== WORKING DATA ==

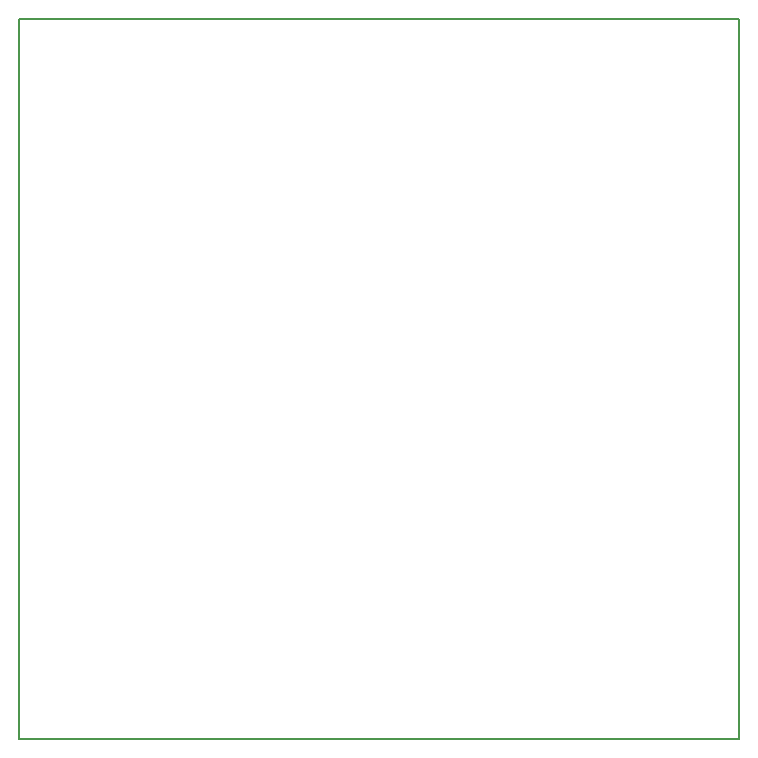
<source format=gbr>
G04 #@! TF.GenerationSoftware,KiCad,Pcbnew,(5.0.1)-4*
G04 #@! TF.CreationDate,2019-02-28T18:49:44-05:00*
G04 #@! TF.ProjectId,km-skillz-badge-kit,6B6D2D736B696C6C7A2D62616467652D,rev?*
G04 #@! TF.SameCoordinates,Original*
G04 #@! TF.FileFunction,Profile,NP*
%FSLAX46Y46*%
G04 Gerber Fmt 4.6, Leading zero omitted, Abs format (unit mm)*
G04 Created by KiCad (PCBNEW (5.0.1)-4) date 2/28/2019 6:49:44 PM*
%MOMM*%
%LPD*%
G01*
G04 APERTURE LIST*
%ADD10C,0.200000*%
G04 APERTURE END LIST*
D10*
X119888000Y-53340000D02*
X119888000Y-114300000D01*
X180848000Y-114300000D02*
X119888000Y-114300000D01*
X180848000Y-53340000D02*
X180848000Y-114300000D01*
X119888000Y-53340000D02*
X180848000Y-53340000D01*
M02*

</source>
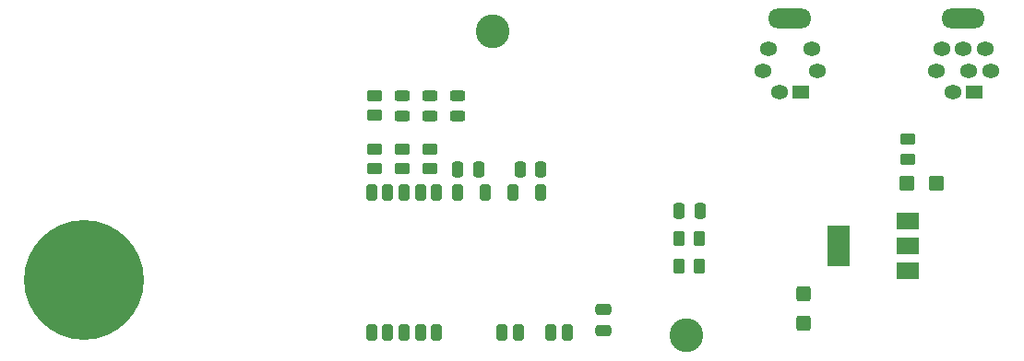
<source format=gbr>
%TF.GenerationSoftware,KiCad,Pcbnew,7.0.1-0*%
%TF.CreationDate,2023-05-18T00:20:13+08:00*%
%TF.ProjectId,FT817-BT-JDY67,46543831-372d-4425-942d-4a445936372e,20230517*%
%TF.SameCoordinates,Original*%
%TF.FileFunction,Soldermask,Top*%
%TF.FilePolarity,Negative*%
%FSLAX46Y46*%
G04 Gerber Fmt 4.6, Leading zero omitted, Abs format (unit mm)*
G04 Created by KiCad (PCBNEW 7.0.1-0) date 2023-05-18 00:20:13*
%MOMM*%
%LPD*%
G01*
G04 APERTURE LIST*
G04 Aperture macros list*
%AMRoundRect*
0 Rectangle with rounded corners*
0 $1 Rounding radius*
0 $2 $3 $4 $5 $6 $7 $8 $9 X,Y pos of 4 corners*
0 Add a 4 corners polygon primitive as box body*
4,1,4,$2,$3,$4,$5,$6,$7,$8,$9,$2,$3,0*
0 Add four circle primitives for the rounded corners*
1,1,$1+$1,$2,$3*
1,1,$1+$1,$4,$5*
1,1,$1+$1,$6,$7*
1,1,$1+$1,$8,$9*
0 Add four rect primitives between the rounded corners*
20,1,$1+$1,$2,$3,$4,$5,0*
20,1,$1+$1,$4,$5,$6,$7,0*
20,1,$1+$1,$6,$7,$8,$9,0*
20,1,$1+$1,$8,$9,$2,$3,0*%
G04 Aperture macros list end*
%ADD10RoundRect,0.250000X-0.450000X-0.425000X0.450000X-0.425000X0.450000X0.425000X-0.450000X0.425000X0*%
%ADD11O,4.000000X1.800000*%
%ADD12R,1.600000X1.300000*%
%ADD13O,1.600000X1.300000*%
%ADD14RoundRect,0.250000X-0.262500X-0.450000X0.262500X-0.450000X0.262500X0.450000X-0.262500X0.450000X0*%
%ADD15RoundRect,0.250000X-0.425000X0.450000X-0.425000X-0.450000X0.425000X-0.450000X0.425000X0.450000X0*%
%ADD16RoundRect,0.250000X-0.450000X0.262500X-0.450000X-0.262500X0.450000X-0.262500X0.450000X0.262500X0*%
%ADD17RoundRect,0.250000X-0.475000X0.250000X-0.475000X-0.250000X0.475000X-0.250000X0.475000X0.250000X0*%
%ADD18RoundRect,0.250000X-0.250000X-0.475000X0.250000X-0.475000X0.250000X0.475000X-0.250000X0.475000X0*%
%ADD19RoundRect,0.243750X-0.456250X0.243750X-0.456250X-0.243750X0.456250X-0.243750X0.456250X0.243750X0*%
%ADD20C,10.000000*%
%ADD21C,11.000000*%
%ADD22RoundRect,0.250000X0.250000X0.475000X-0.250000X0.475000X-0.250000X-0.475000X0.250000X-0.475000X0*%
%ADD23RoundRect,0.250000X0.450000X-0.262500X0.450000X0.262500X-0.450000X0.262500X-0.450000X-0.262500X0*%
%ADD24RoundRect,0.250000X0.250000X-0.500000X0.250000X0.500000X-0.250000X0.500000X-0.250000X-0.500000X0*%
%ADD25R,2.000000X1.500000*%
%ADD26R,2.000000X3.800000*%
%ADD27C,3.100000*%
G04 APERTURE END LIST*
D10*
%TO.C,C1*%
X172640000Y-80010000D03*
X175340000Y-80010000D03*
%TD*%
D11*
%TO.C,J1009*%
X177840000Y-64815000D03*
D12*
X178840000Y-71615000D03*
D13*
X176840000Y-71615000D03*
X180340000Y-69615000D03*
X178340000Y-69615000D03*
X175340000Y-69615000D03*
X179840000Y-67615000D03*
X177840000Y-67615000D03*
X175840000Y-67615000D03*
%TD*%
D14*
%TO.C,R3*%
X151765000Y-85090000D03*
X153590000Y-85090000D03*
%TD*%
D15*
%TO.C,C2*%
X163195000Y-90170000D03*
X163195000Y-92870000D03*
%TD*%
D16*
%TO.C,R5*%
X123825000Y-71932000D03*
X123825000Y-73757000D03*
%TD*%
D17*
%TO.C,C6*%
X144780000Y-91622000D03*
X144780000Y-93522000D03*
%TD*%
D18*
%TO.C,C3*%
X151765000Y-82550000D03*
X153665000Y-82550000D03*
%TD*%
D14*
%TO.C,R4*%
X151765000Y-87630000D03*
X153590000Y-87630000D03*
%TD*%
D18*
%TO.C,C4*%
X131445000Y-78740000D03*
X133345000Y-78740000D03*
%TD*%
D16*
%TO.C,R7*%
X123825000Y-76835000D03*
X123825000Y-78660000D03*
%TD*%
D19*
%TO.C,D3*%
X126365000Y-71932000D03*
X126365000Y-73807000D03*
%TD*%
D20*
%TO.C,H3*%
X97155000Y-88900000D03*
D21*
X97155000Y-88900000D03*
%TD*%
D22*
%TO.C,C5*%
X139060000Y-78740000D03*
X137160000Y-78740000D03*
%TD*%
D23*
%TO.C,R6*%
X172720000Y-77747500D03*
X172720000Y-75922500D03*
%TD*%
D16*
%TO.C,R1*%
X126365000Y-76835000D03*
X126365000Y-78660000D03*
%TD*%
D24*
%TO.C,U1*%
X123502000Y-93699000D03*
X125001000Y-93699000D03*
X126500000Y-93699000D03*
X127999000Y-93699000D03*
X129498000Y-93699000D03*
X135494000Y-93699000D03*
X136993000Y-93699000D03*
X139991000Y-93699000D03*
X141490000Y-93699000D03*
X139065000Y-80822000D03*
X136525000Y-80822000D03*
X133985000Y-80822000D03*
X131445000Y-80822000D03*
X129498000Y-80799000D03*
X127999000Y-80799000D03*
X126500000Y-80799000D03*
X125001000Y-80799000D03*
X123502000Y-80799000D03*
%TD*%
D16*
%TO.C,R2*%
X128905000Y-76835000D03*
X128905000Y-78660000D03*
%TD*%
D25*
%TO.C,U2*%
X172695000Y-88025000D03*
X172695000Y-85725000D03*
D26*
X166395000Y-85725000D03*
D25*
X172695000Y-83425000D03*
%TD*%
D11*
%TO.C,J1010*%
X161925000Y-64815000D03*
D12*
X162925000Y-71615000D03*
D13*
X160925000Y-71615000D03*
X164425000Y-69615000D03*
X159425000Y-69615000D03*
X163925000Y-67615000D03*
X159925000Y-67615000D03*
%TD*%
D19*
%TO.C,D1*%
X128905000Y-71932000D03*
X128905000Y-73807000D03*
%TD*%
%TO.C,D2*%
X131445000Y-71932000D03*
X131445000Y-73807000D03*
%TD*%
D27*
%TO.C,H2*%
X152400000Y-93980000D03*
%TD*%
%TO.C,H1*%
X134620000Y-66040000D03*
%TD*%
M02*

</source>
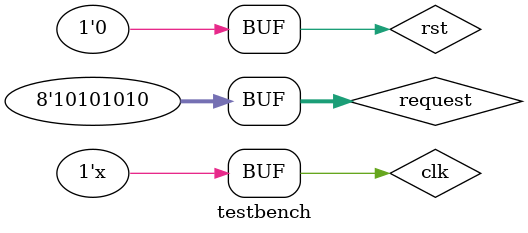
<source format=v>
module testbench( );
reg clk,rst;
reg [7:0] request;
wire access;
TopModule DUT(clk,rst,request,access);
always #5 clk=~clk;
initial begin clk=0;rst=1;end
initial begin 
#10;rst=0;#10;
request=8'b10101010;#10;
request=8'b00101010;#10;
request=8'b00001010;#10;
request=8'b10111010;#10;
request=8'b11101010;#10;
request=8'b10101010;#10;
end
endmodule

</source>
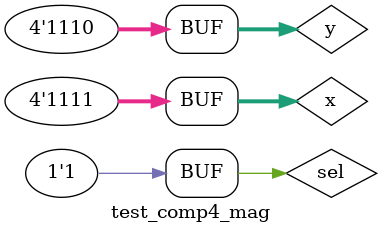
<source format=v>

module comp4_mag (
    output maior,
    output menor,
    input  [3:0] a,
    input  [3:0] b
);
    wire nA3, nA2, nA1, nA0;
    wire nB3, nB2, nB1, nB0;

    // negar bits de a e b
    not NOTA3(nA3, a[3]); not NOTA2(nA2, a[2]); not NOTA1(nA1, a[1]); not NOTA0(nA0, a[0]);
    not NOTB3(nB3, b[3]); not NOTB2(nB2, b[2]); not NOTB1(nB1, b[1]); not NOTB0(nB0, b[0]);

    // calcular maior
    wire m3, m2, m1, m0;

    // bit mais significativo
    and AND3(m3, a[3], nB3);
    // segundo bit se os anteriores iguais
    wire eq3; and AND_EQ3(eq3, nA3, nB3);
    and AND2(m2, a[2], nB2, eq3);
    // terceiro bit
    wire eq2; and AND_EQ2(eq2, eq3, nA2, nB2);
    and AND1(m1, a[1], nB1, eq2);
    // quarto bit
    wire eq1; and AND_EQ1(eq1, eq2, nA1, nB1);
    and AND0(m0, a[0], nB0, eq1);

    or OR_MAIOR(maior, m3, m2, m1, m0);

    // menor = b > a
    wire n_maior; not NOT_M(n_maior, maior);
    and AND_MENOR(menor, n_maior, 1'b1); // menor = ~maior se a != b
endmodule

// ------------------------- 
// mux2 = 2x1 com portas
// ------------------------- 
module mux2 (
    output s,
    input  a,
    input  b,
    input  sel
);
    wire nsel, sa, sb;
    not NOT1(nsel, sel);
    and AND1(sa, a, nsel);
    and AND2(sb, b, sel);
    or  OR1(s, sa, sb);
endmodule

// ------------------------- 
// Testbench
// ------------------------- 
module test_comp4_mag;
    reg [3:0] x;
    reg [3:0] y;
    reg sel; // 0-maior, 1-menor
    wire maior;
    wire menor;
    wire z;

    // instancia comparador
    comp4_mag COMP (maior, menor, x, y);

    // mux para saída única
    mux2 MUX1 (z, maior, menor, sel);

    initial
    begin : main
        $display("Guia_0707 - Gabriel Ferreira Pereira - 842527");
        $display("x    y    sel | maior menor | z");
        $monitor("%4b %4b  %b   | %b     %b    | %b", x, y, sel, maior, menor, z);

        // Testes
        sel = 0; // testar maior
        x = 4'b0000; y = 4'b0000; #1;
        x = 4'b1010; y = 4'b0101; #1;
        x = 4'b0110; y = 4'b1001; #1;
        x = 4'b1111; y = 4'b1110; #1;

        sel = 1; // testar menor
        x = 4'b0000; y = 4'b0000; #1;
        x = 4'b1010; y = 4'b0101; #1;
        x = 4'b0110; y = 4'b1001; #1;
        x = 4'b1111; y = 4'b1110; #1;
    end
endmodule
</source>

===

### WHAT IS BEING ASKED:
Your answer must be every line from the entries that contains the string "rounded", copied as it stands.

### PROBLEM SOLUTION:
0 Rectangle with rounded corners*
0 Add four circle primitives for the rounded corners*
0 Add four rect primitives between the rounded corners*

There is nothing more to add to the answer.